Rome, ils l’appelaient ‘la ville éternelle’: celle qui devint à tous égards ma maison. Dans ce centre je connus de nouvelles personnes qui m’accueillirent comme si tout à coup je faisait partie de leur famille et ils me racontèrent de la manière dont cet endroit, qui aux égards de beaucoup de personnes pouvait apparaître un simple établissement en ruine, avait donné des espérances à des gens qui, désormais, les avaient perdues complètement.

Mais par un jour ensoleillé, le centre ferma, en jetant encore une fois dans la rue ces gens qui se croyaient en sécurité. Tout était revenu au point de départ. Et ce qui nous abrutit, une fois sortis de ce lieu sécurisé, fit se remettre en voyage, en errant – va savoir où. L’objectif quotidien devint seulement un: manger.

 

Je lui raconte que alors que je continuait mon pèlerinage à travers la ville, désormais fatigué, je décidai de m’asseoir dans un coin de la rue. Je lui explique que dans mon odyssée il n’ y a pas seulement l’obscurité mais aussi quelque chose d’agréable: une très douce bagatelle. Une froide nuit de décembre, au bord de la route, pendant que je essayait de me réchauffer avec une vieille couette usée jusqu’à la corde, une petite fille s’approcha de moi. Elle pouvait avoir cinq ans, les cheveux dorés et les yeux émeraude; avec sa petite main elle me tendit un morceau de son sandwich. Elle me sourit et moi, en lui rendant la pareille, j’acceptai son offre. J’ignorai alors le regard tranchant de sa mère qui éloigna de force la petite fille, et j’essayai de m’endormir sur cette froide langue d’asphalte.

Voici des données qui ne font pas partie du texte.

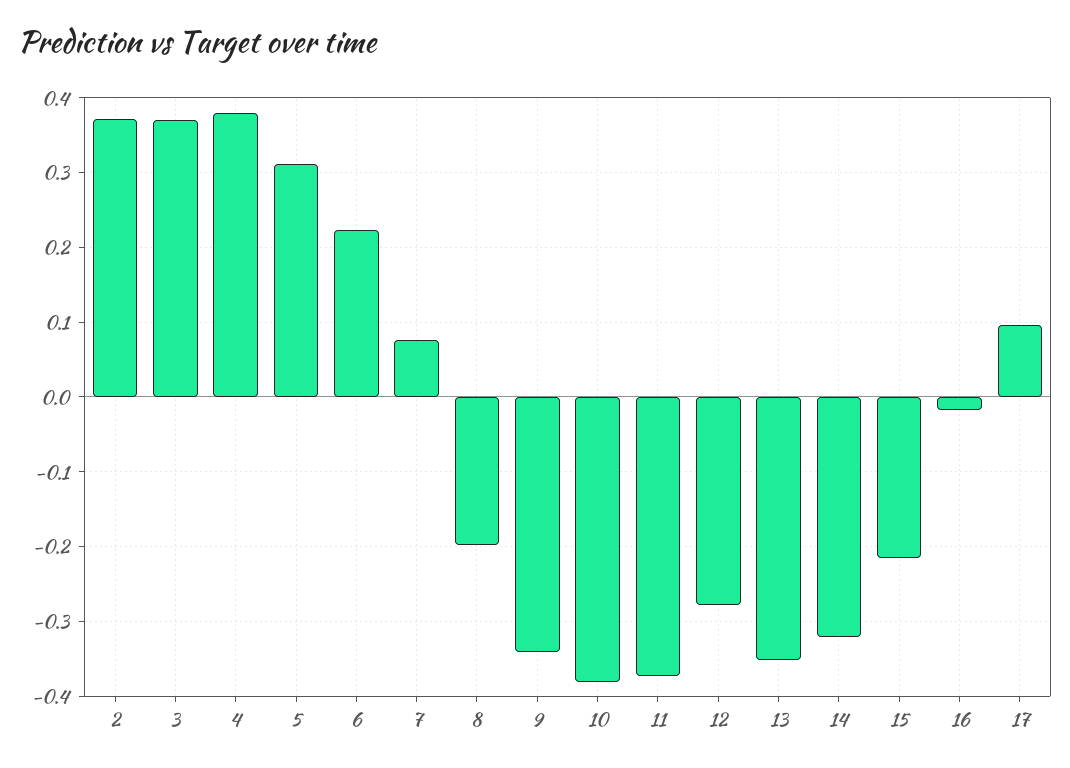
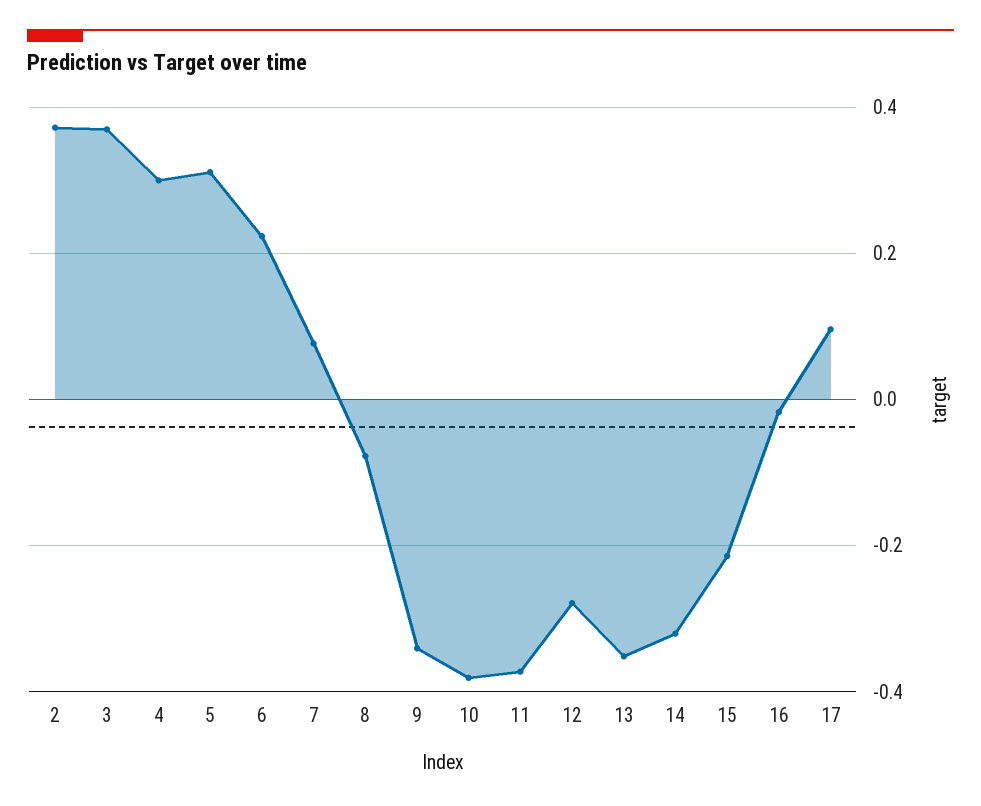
4: 0.38 -> 0.3
8: -0.2 -> -0.08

Cette nuit-là je ne réussis pas à dormir; je recommençai à vagabonder pour la ville et, en attendant l’aube, j’ admirai les premiers rayons de lumière qui m’enveloppaient. L’air froide condensait mon souffle dans de petits nuages, je souris.

 

- C’était un nouveau jour – je lui dis en concluant mon récit.

La fille que je connaissait à peine regarda de l’autre coté avec les larmes aux yeux. Après, dans un de ses sourires étouffés, elle me dit que j’avais raison: il aurait été un nouveau jour.